• **Dataset records**:
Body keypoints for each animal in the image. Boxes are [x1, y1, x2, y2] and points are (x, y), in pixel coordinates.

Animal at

---

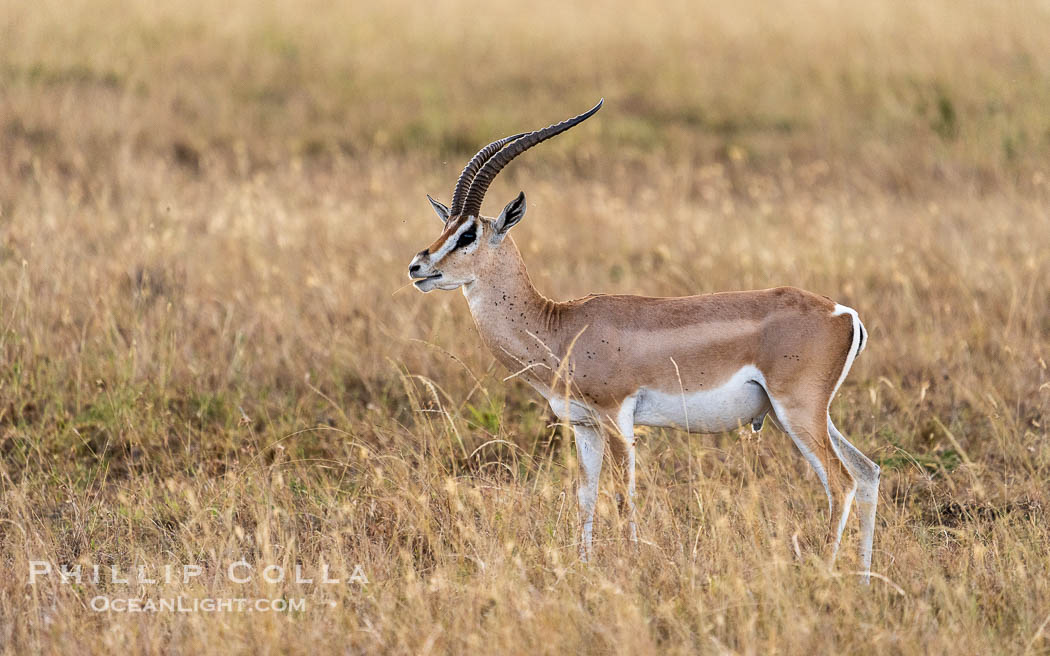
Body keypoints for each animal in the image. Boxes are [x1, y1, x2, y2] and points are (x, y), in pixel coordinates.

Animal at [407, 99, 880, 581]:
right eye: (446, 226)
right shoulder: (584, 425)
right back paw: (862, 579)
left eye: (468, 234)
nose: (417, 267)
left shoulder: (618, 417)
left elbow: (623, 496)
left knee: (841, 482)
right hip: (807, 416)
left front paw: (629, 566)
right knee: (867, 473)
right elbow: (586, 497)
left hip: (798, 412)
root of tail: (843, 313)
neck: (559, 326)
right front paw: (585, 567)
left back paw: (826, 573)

• **What the task asks**:
The answer must be every line of the records above that holds the word "left".

• **Exercise result**:
left eye: (468, 234)
left shoulder: (618, 417)
left elbow: (623, 496)
left knee: (841, 482)
left front paw: (629, 566)
left hip: (798, 412)
left back paw: (826, 573)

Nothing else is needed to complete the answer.